Role
Reporting to the Head of Engineering, this individual will work closely with the QA and Customer Success teams to ensure that the product is delivered successfully to a customer with high quality and is always available in a secure manner.
- Design and maintain fault-tolerant, scalable, and reliable systems to meet uptime goals
- Implement and manage monitoring, logging, and alerting systems.
- Optimize infrastructure and application performance on cloud platforms (AWS, Azure, GCP).
- Build and maintain CI/CD pipelines for automated deployments using tools like Jenkins or GitLab CI.
- Automate operational tasks using scripting (Python, Bash) and infrastructure-as-code tools (Terraform, Ansible).
- Collaborate with development and operations teams to improve reliability and resolve incidents.
- Participate in on-call rotations for 7x24 system availability, promptly responding to and resolving production issues.
Required Skills
- Platforms: Strong experience in Linux/Unix system administration and cloud platforms (AWS, Azure, or GCP).
- Tools: Proficiency in containerization and orchestration tools (Docker, Kubernetes).
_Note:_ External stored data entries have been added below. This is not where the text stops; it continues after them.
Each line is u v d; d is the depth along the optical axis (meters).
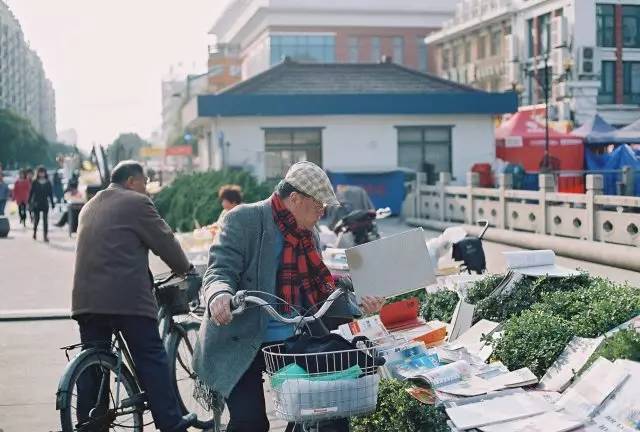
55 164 150.50
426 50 85.94
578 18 44.31
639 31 44.47
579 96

- Network and security: Hands-on experience with networking concepts (DNS, HTTP, load balancing) and security best practices.
- Scripting: Advanced scripting skills (Python, Groovy) and familiarity with at least one programming language (e.g., Go, Java).
- Log analysis: Expertise in monitoring and observability tools (e.g., Datadog, Nagios, or Splunk).
- Deployment: Solid understanding of CI/CD principles and tools (e.g., Jenkins, Git).
- Mindset: Must be driven to deliver a robust, reliable, secure environment that is always available for a customer.
Qualifications
- 2-4 years of experience
- Show us your work to date